The audience is invited to create its own narrative, to project its own meaning onto the abstract journey portrayed by the dancers. The tone of the piece is both frantic and moody, a dark shadow seems to hang over the performers. The body on display is one which betrays its master, crippled by pain, incapacitated by grief, awoken only by love, a desire to connect.

Erected behind the dancers is a massive video wall featuring new work by Sydney filmmaker Daniel Askill. The projected film – which seems to borrow heavily (and without so much as an acknowledgement) from the work of Bill Viola – features five scenes corresponding to the five movements of the symphony. One scene features a dancer’s body, crouched under the rain, unfolding in extreme slow-motion until it towers above the stage. The giant body is then showered in flames, a tableau both shocking and mesmerising. Each scene is stunningly beautiful, an entertaining and evocative experience which could easily stand on its own.
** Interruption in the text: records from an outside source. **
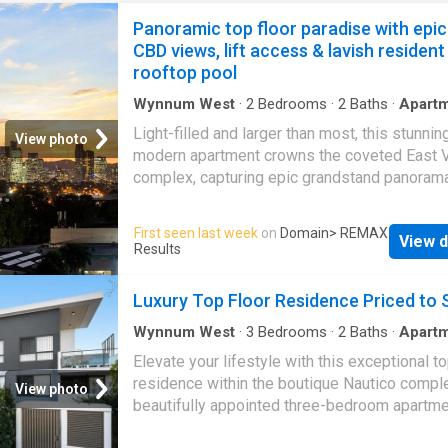
Panoramic top floor paradise with epic
CBD views, lift access & lavish resident
rooftop pool
Wynnum West
·
2
Bedrooms
·
2
Baths
·
Apart
Balcony
·
Lift
·
Parking
·
Equipped kitchen
Light-filled and larger than most, this stunnin
View photo
modern apartment crowns the coveted East V
complex, capturing epic grandstand panoram
across the light-jewelled Brisbane CBD, Seve
Bushland Reserve, and glittering Gateway bri
First seen last week
on
Domain
> REMAX
View d
Completing a top-shelf lifestyle with lift acce
Results
side-by-side double bay parking, and lavish
facilities including a resident's rooftop pool, i
Luxury Top Floor Residence Priced to S
just steps from Cannon Hill Plaza, with effor
access to transport and dining. This gorgeo
Wynnum West
·
3
Bedrooms
·
2
Baths
·
Apart
Balcony
·
Equipped kitchen
offers a haven of distinctive quality, with cle
Elevate your lifestyle with this exceptional to
appointments including double-glazed glass,
residence within the boutique Nautico comple
View photo
timber-style floors, a huge storage cage, and
beautifully appointed three-bedroom apartm
fantastic kitchen equipped with Bosch applia
delivers the perfect balance of luxury, sophis
stone waterfall benches, and remarkable sto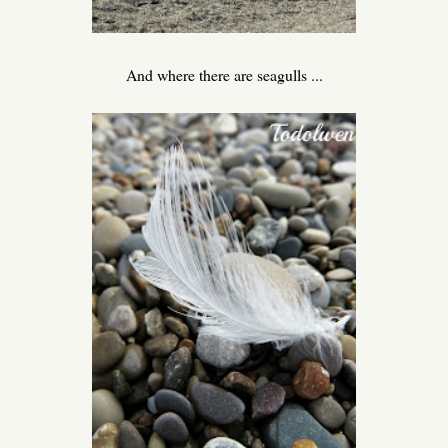
And where there are seagulls ...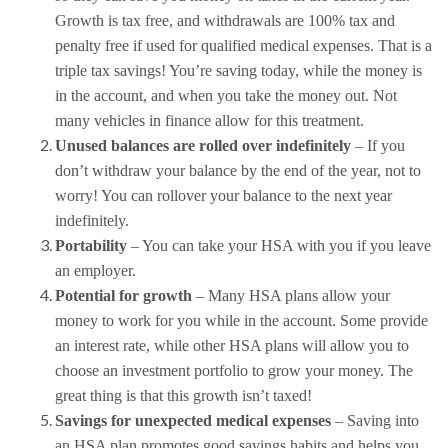
Growth is tax free, and withdrawals are 100% tax and
penalty free if used for qualified medical expenses. That is a
triple tax savings! You’re saving today, while the money is
in the account, and when you take the money out. Not
many vehicles in finance allow for this treatment.
Unused balances are rolled over indefinitely
– If you
don’t withdraw your balance by the end of the year, not to
worry! You can rollover your balance to the next year
indefinitely.
Portability
– You can take your HSA with you if you leave
an employer.
Potential for growth
– Many HSA plans allow your
money to work for you while in the account. Some provide
an interest rate, while other HSA plans will allow you to
choose an investment portfolio to grow your money. The
great thing is that this growth isn’t taxed!
Savings for unexpected medical expenses
– Saving into
an HSA plan promotes good savings habits and helps you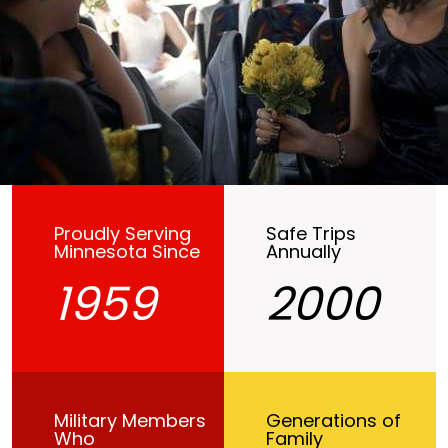
Proudly Serving
Safe Trips
Minnesota Since
Annually
1959
2000
Military Members
Generations of
Who
Family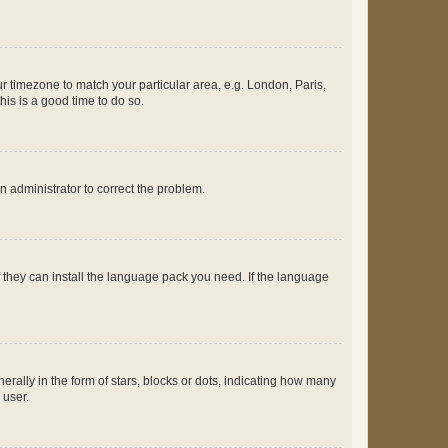
our timezone to match your particular area, e.g. London, Paris,
his is a good time to do so.
an administrator to correct the problem.
f they can install the language pack you need. If the language
lly in the form of stars, blocks or dots, indicating how many
 user.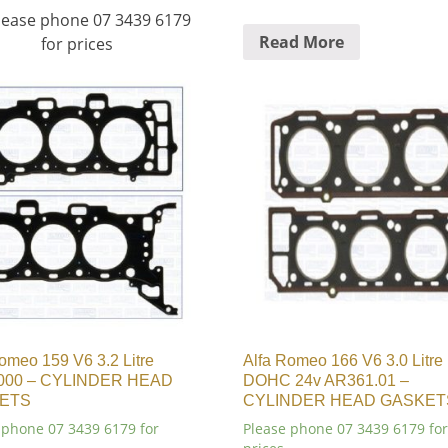
 Please phone 07 3439 6179
Read More
for prices
omeo 159 V6 3.2 Litre
Alfa Romeo 166 V6 3.0 Litre
000 – CYLINDER HEAD
DOHC 24v AR361.01 –
ETS
CYLINDER HEAD GASKET
 phone 07 3439 6179 for
Please phone 07 3439 6179 for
Therein lies one of the problems of We Unfold. Askill’s video almost demands our undivided attention, if only for its sheer size and surreal beauty. It becomes harder and harder for the dancers on stage to compete with their video avatars, standing five or six times taller than them in crisp high-definition. This contrast, however, is never really acknowledged, let alone woven into the narrative. The live performance competes, but rarely interacts with the show’s moving image component.

Another of the show’s shortcomings is its hyper-activity. We Unfold is a short but frenzied piece which moves forward like an express train, there’s not much time to see the sights, to reflect on the journey or its destination. Bonachela seems so focused on our entertainment that his work comes across as almost insecure. The bombastic music, the athletic routines, the larger-than-life video – everything seems designed to banish silence, stillness and intimacy. This makes Bonachela’s work a great fit for our over-stimulated generation, shortened attention spans and all, but seems like somewhat of a disservice to the dancers.
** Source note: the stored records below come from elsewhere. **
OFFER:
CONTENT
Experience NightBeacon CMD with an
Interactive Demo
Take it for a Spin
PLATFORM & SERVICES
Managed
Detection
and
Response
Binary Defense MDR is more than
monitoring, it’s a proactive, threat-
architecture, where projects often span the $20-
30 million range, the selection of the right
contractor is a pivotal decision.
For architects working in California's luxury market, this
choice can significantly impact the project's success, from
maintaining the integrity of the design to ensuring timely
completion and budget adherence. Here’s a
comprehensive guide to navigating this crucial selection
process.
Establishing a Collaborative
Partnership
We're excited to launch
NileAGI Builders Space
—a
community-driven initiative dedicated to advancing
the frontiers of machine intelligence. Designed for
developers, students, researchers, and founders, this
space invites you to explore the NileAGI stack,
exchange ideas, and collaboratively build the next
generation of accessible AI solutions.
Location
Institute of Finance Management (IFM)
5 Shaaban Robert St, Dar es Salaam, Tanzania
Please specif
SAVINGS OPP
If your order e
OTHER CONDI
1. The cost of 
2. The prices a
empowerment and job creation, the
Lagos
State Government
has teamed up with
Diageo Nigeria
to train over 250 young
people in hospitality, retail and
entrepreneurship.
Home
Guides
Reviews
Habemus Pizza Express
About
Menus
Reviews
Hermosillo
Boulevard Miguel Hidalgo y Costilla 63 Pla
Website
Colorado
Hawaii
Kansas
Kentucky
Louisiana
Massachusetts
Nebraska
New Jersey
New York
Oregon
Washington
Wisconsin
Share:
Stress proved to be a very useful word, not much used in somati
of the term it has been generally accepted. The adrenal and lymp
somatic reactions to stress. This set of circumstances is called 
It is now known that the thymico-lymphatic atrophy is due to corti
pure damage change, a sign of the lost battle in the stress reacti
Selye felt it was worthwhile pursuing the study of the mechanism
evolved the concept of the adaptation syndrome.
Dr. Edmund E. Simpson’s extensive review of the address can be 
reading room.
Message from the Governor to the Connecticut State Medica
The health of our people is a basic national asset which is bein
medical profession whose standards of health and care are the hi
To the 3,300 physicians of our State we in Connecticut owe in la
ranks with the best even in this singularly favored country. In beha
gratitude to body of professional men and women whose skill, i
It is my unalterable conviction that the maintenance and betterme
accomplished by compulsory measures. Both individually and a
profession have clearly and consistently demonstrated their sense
Such unrelenting entertainment will win over even the most skeptical viewers, making this piece the perfect entry point for audiences timidly venturing into the realm of contemporary dance for the first time. Sure to be a blockbuster, We Unfold is dance at its most heart-quickening, certainly its most accessible. It may not be the most moving or inspired work to be performed on this stage – what it lacks in subtlety and intimacy it makes up for in virtuosity – but as a way to draw attention to the Sydney Dance Company and its bright new artistic director, it’s one hell of a fire starter.

We Unfold plays at Sydney Theatre, Walsh Bay until April 11.